Sharks are animals to be understood before approached. Unfortunately for those who have to study these predators, up close and personal is about the only way to go about doing said studies. One shark that completely amazes me, and is the largest of the shark family, is the Whale Shark. Non-intimidating to humans, unless one happens to get in the way of a 5 foot gaping mouth while the shark is feeding, and the most docile of the shark family. Little is known about this particular shark. Oddly, so it seems, thanks to humankind, little is also known about the rest of the shark 'genre'. Why is that?

Did the movie Jaws scare us so much that all we want to do is rid the globe of these animals? Has no one stopped to think that they do in fact have a tremendous ecological importance? Are't we, as humans, the ones to blame for invading their territory in the first place? We have to keep ourselves in perspective here really. For the movie Jaws, and the shark portrayed in that movie, were not real. As I stated above, the shark was CLOSE...but no cigar. Shark experts and scientists were on hand to view the preview of the movie before it hit the theatres, and were utterly jumping out of their seats at the intense detail and accuracy of this animal. Yet, as all of them later admitted, for entertainment purposes, the shark was fantastic, but you'd never find one like that in the real depths of the ocean.

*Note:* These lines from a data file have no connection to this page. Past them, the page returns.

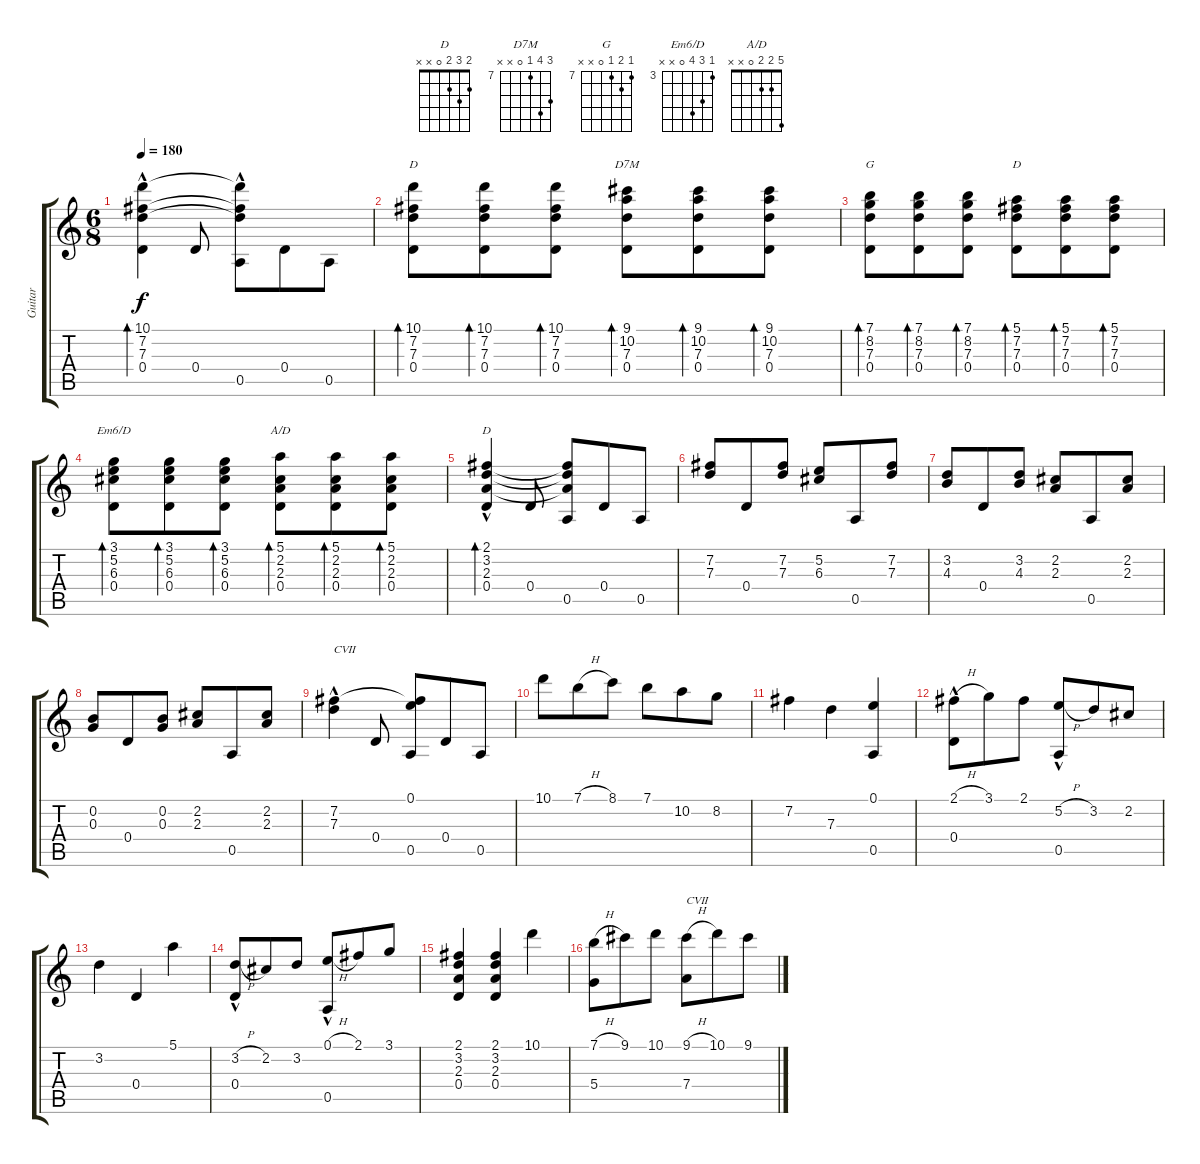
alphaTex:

\track ("Guitar" "Guitar") {instrument acousticguitarnylon}
\staff {score tabs}
\tuning (E4 B3 G3 D3 A2 E2) {hide}
\chord ("D" 10 7 7 0 x x) {firstfret 7}
\chord ("D7M" 9 10 7 0 x x) {firstfret 7}
\chord ("G" 7 8 7 0 x x) {firstfret 7}
\chord ("D" 5 7 7 0 x x) {firstfret 5}
\chord ("Em6/D" 3 5 6 0 x x) {firstfret 3}
\chord ("A/D" 5 2 2 0 x x)
\chord ("D" 2 3 2 0 x x)
\ts (6 8)
\tempo 180
\clef g2
\ks c
(10.1{hac} 7.2{hac} 7.3{hac} 0.4).4{bd 240 dy f} 0.4.8 (10.1{hac t} 7.2{hac t} 7.3{hac t} 0.5).8 0.4.8 0.5.8 |
(10.1 7.2 7.3 0.4).8{bd 120 ch "D"} (10.1 7.2 7.3 0.4).8{bd 120} (10.1 7.2 7.3 0.4).8{bd 120} (9.1 10.2 7.3 0.4).8{bd 120 ch "D7M"} (9.1 10.2 7.3 0.4).8{bd 120} (9.1 10.2 7.3 0.4).8{bd 120} |
(7.1 8.2 7.3 0.4).8{bd 240 ch "G"} (7.1 8.2 7.3 0.4).8{bd 240} (7.1 8.2 7.3 0.4).8{bd 240} (5.1 7.2 7.3 0.4).8{bd 240 ch "D"} (5.1 7.2 7.3 0.4).8{bd 240} (5.1 7.2 7.3 0.4).8{bd 240} |
(3.1 5.2 6.3 0.4).8{bd 240 ch "Em6/D"} (3.1 5.2 6.3 0.4).8{bd 240} (3.1 5.2 6.3 0.4).8{bd 240} (5.1 2.2 2.3 0.4).8{bd 240 ch "A/D"} (5.1 2.2 2.3 0.4).8{bd 240} (5.1 2.2 2.3 0.4).8{bd 240} |
(2.1 3.2{hac} 2.3{hac} 0.4).4{bd 240 ch "D"} 0.4.8 (2.1{t} 3.2{t} 2.3{t} 0.5).8 0.4.8 0.5.8 |
(7.2 7.3).8 0.4.8 (7.2 7.3).8 (5.2 6.3).8 0.5.8 (7.2 7.3).8 |
(3.2 4.3).8 0.4.8 (3.2 4.3).8 (2.2 2.3).8 0.5.8 (2.2 2.3).8 |
(0.2 0.3).8 0.4.8 (0.2 0.3).8 (2.2 2.3).8 0.5.8 (2.2 2.3).8 |
(7.2{hac} 7.3{hac}).4{txt "CVII"} 0.4.8 (0.1 7.2{t} 0.5).8 0.4.8 0.5.8 |
10.1.8 7.1{h}.8 8.1.8 7.1.8 10.2.8 8.2.8 |
7.2.4 7.3.4 (0.1 0.5).4 |
(2.1{h} 0.4{hac}).8 3.1.8 2.1.8 (5.2{h} 0.5{hac}).8 3.2.8 2.2.8 |
3.2.4 0.4.4 5.1.4 |
(3.2{h} 0.4{hac}).8 2.2.8 3.2.8 (0.1{h} 0.5{hac}).8 2.1.8 3.1.8 |
(2.1 3.2 2.3 0.4).4 (2.1 3.2 2.3 0.4).4 10.1.4 |
(7.1{h} 5.4).8 9.1.8 10.1.8 (9.1{h} 7.4).8{txt "CVII"} 10.1.8 9.1.8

The mighty creatures of the ocean are all but disappearing on us, and, it's thanks to us for their disappearing act. It has taken centuries for the giant squid to make its come back into the ocean as a 'permanent resident'. What made that animal go nearly extinct? Stories of the old "Kraken". That's all the Kraken was. An ultra-giant squid. And, there are plenty of them out there. Just as your friendly neighborhood Sperm Whale, who dives deep into the ocean's depths to feed on these creatures.

So, what other major species of animal, other than humans that is, could possibly cause such a tremendous decline in the predatorial poplation of sharks? Um... nothing. Sharks have no real natural enemies. In fact, the only animal a great white shark really has to worry about in the ocean, is the orca whale, and considering that orca's generally travel in packs, it's not likely that a great white will stick around long enough to say hello.

I guess that leaves just us. Thanks to humanity, the large shark population is dwindling. It might now be time for us to lend out the hand that slapped them down, to help them get back up again. What's the matter? Are you afraid of the big bad shark that needs your help?